**WHAT TO WORK ON:** Update all of the data below by changing every "surveyor" to "inspector". Keep every other part of each line unchanged.

:: PROVIDED ENTRIES

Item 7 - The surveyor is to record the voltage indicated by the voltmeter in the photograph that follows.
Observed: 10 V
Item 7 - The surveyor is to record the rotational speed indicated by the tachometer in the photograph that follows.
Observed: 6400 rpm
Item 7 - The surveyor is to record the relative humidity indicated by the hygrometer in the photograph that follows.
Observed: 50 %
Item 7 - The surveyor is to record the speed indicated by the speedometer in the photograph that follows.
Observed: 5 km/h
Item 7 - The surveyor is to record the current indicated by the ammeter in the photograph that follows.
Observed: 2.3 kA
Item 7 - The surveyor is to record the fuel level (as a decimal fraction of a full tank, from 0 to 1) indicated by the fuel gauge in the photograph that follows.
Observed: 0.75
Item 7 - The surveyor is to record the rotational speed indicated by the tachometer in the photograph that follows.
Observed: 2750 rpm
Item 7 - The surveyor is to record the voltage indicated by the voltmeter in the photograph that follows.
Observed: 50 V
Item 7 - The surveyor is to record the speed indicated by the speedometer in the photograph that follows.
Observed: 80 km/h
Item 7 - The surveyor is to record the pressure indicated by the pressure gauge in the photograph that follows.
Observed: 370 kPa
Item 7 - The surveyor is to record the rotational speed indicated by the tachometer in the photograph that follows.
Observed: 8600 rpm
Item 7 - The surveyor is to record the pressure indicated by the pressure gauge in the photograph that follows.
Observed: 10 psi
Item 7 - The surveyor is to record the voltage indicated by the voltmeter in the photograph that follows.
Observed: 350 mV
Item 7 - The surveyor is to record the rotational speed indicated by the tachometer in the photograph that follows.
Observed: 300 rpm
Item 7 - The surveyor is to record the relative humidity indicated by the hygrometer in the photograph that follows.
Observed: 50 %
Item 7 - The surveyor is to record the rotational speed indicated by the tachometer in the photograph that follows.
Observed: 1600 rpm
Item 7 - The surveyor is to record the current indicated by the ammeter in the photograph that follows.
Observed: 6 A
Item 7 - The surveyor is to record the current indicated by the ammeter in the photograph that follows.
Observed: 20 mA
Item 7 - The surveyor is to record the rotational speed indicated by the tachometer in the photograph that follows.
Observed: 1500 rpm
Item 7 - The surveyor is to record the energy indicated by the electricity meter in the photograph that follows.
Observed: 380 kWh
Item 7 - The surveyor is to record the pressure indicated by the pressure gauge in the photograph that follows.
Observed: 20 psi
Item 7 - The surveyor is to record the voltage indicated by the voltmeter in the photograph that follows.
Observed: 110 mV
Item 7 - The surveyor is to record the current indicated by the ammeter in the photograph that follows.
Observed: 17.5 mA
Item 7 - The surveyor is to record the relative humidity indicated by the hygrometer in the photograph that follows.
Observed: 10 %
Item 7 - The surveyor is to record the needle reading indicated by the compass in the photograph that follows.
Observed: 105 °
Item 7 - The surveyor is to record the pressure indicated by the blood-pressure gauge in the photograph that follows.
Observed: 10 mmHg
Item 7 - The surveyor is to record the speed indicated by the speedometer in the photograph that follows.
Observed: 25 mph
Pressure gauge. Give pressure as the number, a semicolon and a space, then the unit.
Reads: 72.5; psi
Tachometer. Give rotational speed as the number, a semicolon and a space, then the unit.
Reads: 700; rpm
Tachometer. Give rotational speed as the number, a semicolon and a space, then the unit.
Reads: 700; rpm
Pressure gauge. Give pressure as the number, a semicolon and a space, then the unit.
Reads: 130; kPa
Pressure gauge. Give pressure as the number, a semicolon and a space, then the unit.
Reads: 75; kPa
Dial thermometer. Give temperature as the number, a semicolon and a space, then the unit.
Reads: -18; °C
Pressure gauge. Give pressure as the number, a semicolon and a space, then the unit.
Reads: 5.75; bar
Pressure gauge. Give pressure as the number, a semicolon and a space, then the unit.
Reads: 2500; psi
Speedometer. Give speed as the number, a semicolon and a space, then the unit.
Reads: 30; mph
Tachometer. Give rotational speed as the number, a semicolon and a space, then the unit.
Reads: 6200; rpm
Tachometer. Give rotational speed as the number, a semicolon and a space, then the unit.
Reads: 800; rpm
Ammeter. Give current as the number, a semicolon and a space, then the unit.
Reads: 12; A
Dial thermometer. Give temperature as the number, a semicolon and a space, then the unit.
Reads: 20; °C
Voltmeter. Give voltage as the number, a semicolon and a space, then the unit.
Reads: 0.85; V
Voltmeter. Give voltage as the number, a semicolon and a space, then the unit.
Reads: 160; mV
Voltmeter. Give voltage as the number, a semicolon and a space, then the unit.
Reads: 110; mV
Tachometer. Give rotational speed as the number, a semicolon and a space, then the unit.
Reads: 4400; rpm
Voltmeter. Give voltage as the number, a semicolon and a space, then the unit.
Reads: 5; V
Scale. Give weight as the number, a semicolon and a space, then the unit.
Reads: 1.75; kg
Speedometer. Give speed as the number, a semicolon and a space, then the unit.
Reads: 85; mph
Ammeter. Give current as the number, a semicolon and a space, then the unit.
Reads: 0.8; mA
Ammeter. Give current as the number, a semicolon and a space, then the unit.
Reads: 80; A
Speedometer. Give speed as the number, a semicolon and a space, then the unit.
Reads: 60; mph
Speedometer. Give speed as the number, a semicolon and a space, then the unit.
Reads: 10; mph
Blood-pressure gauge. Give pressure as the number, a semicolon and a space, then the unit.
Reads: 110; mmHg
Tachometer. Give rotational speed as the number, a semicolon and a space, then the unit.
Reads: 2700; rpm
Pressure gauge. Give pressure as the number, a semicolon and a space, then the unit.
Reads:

::::

**RESPONSE TO THE TASK:**
Item 7 - The inspector is to record the voltage indicated by the voltmeter in the photograph that follows.
Observed: 10 V
Item 7 - The inspector is to record the rotational speed indicated by the tachometer in the photograph that follows.
Observed: 6400 rpm
Item 7 - The inspector is to record the relative humidity indicated by the hygrometer in the photograph that follows.
Observed: 50 %
Item 7 - The inspector is to record the speed indicated by the speedometer in the photograph that follows.
Observed: 5 km/h
Item 7 - The inspector is to record the current indicated by the ammeter in the photograph that follows.
Observed: 2.3 kA
Item 7 - The inspector is to record the fuel level (as a decimal fraction of a full tank, from 0 to 1) indicated by the fuel gauge in the photograph that follows.
Observed: 0.75
Item 7 - The inspector is to record the rotational speed indicated by the tachometer in the photograph that follows.
Observed: 2750 rpm
Item 7 - The inspector is to record the voltage indicated by the voltmeter in the photograph that follows.
Observed: 50 V
Item 7 - The inspector is to record the speed indicated by the speedometer in the photograph that follows.
Observed: 80 km/h
Item 7 - The inspector is to record the pressure indicated by the pressure gauge in the photograph that follows.
Observed: 370 kPa
Item 7 - The inspector is to record the rotational speed indicated by the tachometer in the photograph that follows.
Observed: 8600 rpm
Item 7 - The inspector is to record the pressure indicated by the pressure gauge in the photograph that follows.
Observed: 10 psi
Item 7 - The inspector is to record the voltage indicated by the voltmeter in the photograph that follows.
Observed: 350 mV
Item 7 - The inspector is to record the rotational speed indicated by the tachometer in the photograph that follows.
Observed: 300 rpm
Item 7 - The inspector is to record the relative humidity indicated by the hygrometer in the photograph that follows.
Observed: 50 %
Item 7 - The inspector is to record the rotational speed indicated by the tachometer in the photograph that follows.
Observed: 1600 rpm
Item 7 - The inspector is to record the current indicated by the ammeter in the photograph that follows.
Observed: 6 A
Item 7 - The inspector is to record the current indicated by the ammeter in the photograph that follows.
Observed: 20 mA
Item 7 - The inspector is to record the rotational speed indicated by the tachometer in the photograph that follows.
Observed: 1500 rpm
Item 7 - The inspector is to record the energy indicated by the electricity meter in the photograph that follows.
Observed: 380 kWh
Item 7 - The inspector is to record the pressure indicated by the pressure gauge in the photograph that follows.
Observed: 20 psi
Item 7 - The inspector is to record the voltage indicated by the voltmeter in the photograph that follows.
Observed: 110 mV
Item 7 - The inspector is to record the current indicated by the ammeter in the photograph that follows.
Observed: 17.5 mA
Item 7 - The inspector is to record the relative humidity indicated by the hygrometer in the photograph that follows.
Observed: 10 %
Item 7 - The inspector is to record the needle reading indicated by the compass in the photograph that follows.
Observed: 105 °
Item 7 - The inspector is to record the pressure indicated by the blood-pressure gauge in the photograph that follows.
Observed: 10 mmHg
Item 7 - The inspector is to record the speed indicated by the speedometer in the photograph that follows.
Observed: 25 mph
Pressure gauge. Give pressure as the number, a semicolon and a space, then the unit.
Reads: 72.5; psi
Tachometer. Give rotational speed as the number, a semicolon and a space, then the unit.
Reads: 700; rpm
Tachometer. Give rotational speed as the number, a semicolon and a space, then the unit.
Reads: 700; rpm
Pressure gauge. Give pressure as the number, a semicolon and a space, then the unit.
Reads: 130; kPa
Pressure gauge. Give pressure as the number, a semicolon and a space, then the unit.
Reads: 75; kPa
Dial thermometer. Give temperature as the number, a semicolon and a space, then the unit.
Reads: -18; °C
Pressure gauge. Give pressure as the number, a semicolon and a space, then the unit.
Reads: 5.75; bar
Pressure gauge. Give pressure as the number, a semicolon and a space, then the unit.
Reads: 2500; psi
Speedometer. Give speed as the number, a semicolon and a space, then the unit.
Reads: 30; mph
Tachometer. Give rotational speed as the number, a semicolon and a space, then the unit.
Reads: 6200; rpm
Tachometer. Give rotational speed as the number, a semicolon and a space, then the unit.
Reads: 800; rpm
Ammeter. Give current as the number, a semicolon and a space, then the unit.
Reads: 12; A
Dial thermometer. Give temperature as the number, a semicolon and a space, then the unit.
Reads: 20; °C
Voltmeter. Give voltage as the number, a semicolon and a space, then the unit.
Reads: 0.85; V
Voltmeter. Give voltage as the number, a semicolon and a space, then the unit.
Reads: 160; mV
Voltmeter. Give voltage as the number, a semicolon and a space, then the unit.
Reads: 110; mV
Tachometer. Give rotational speed as the number, a semicolon and a space, then the unit.
Reads: 4400; rpm
Voltmeter. Give voltage as the number, a semicolon and a space, then the unit.
Reads: 5; V
Scale. Give weight as the number, a semicolon and a space, then the unit.
Reads: 1.75; kg
Speedometer. Give speed as the number, a semicolon and a space, then the unit.
Reads: 85; mph
Ammeter. Give current as the number, a semicolon and a space, then the unit.
Reads: 0.8; mA
Ammeter. Give current as the number, a semicolon and a space, then the unit.
Reads: 80; A
Speedometer. Give speed as the number, a semicolon and a space, then the unit.
Reads: 60; mph
Speedometer. Give speed as the number, a semicolon and a space, then the unit.
Reads: 10; mph
Blood-pressure gauge. Give pressure as the number, a semicolon and a space, then the unit.
Reads: 110; mmHg
Tachometer. Give rotational speed as the number, a semicolon and a space, then the unit.
Reads: 2700; rpm
Pressure gauge. Give pressure as the number, a semicolon and a space, then the unit.
Reads:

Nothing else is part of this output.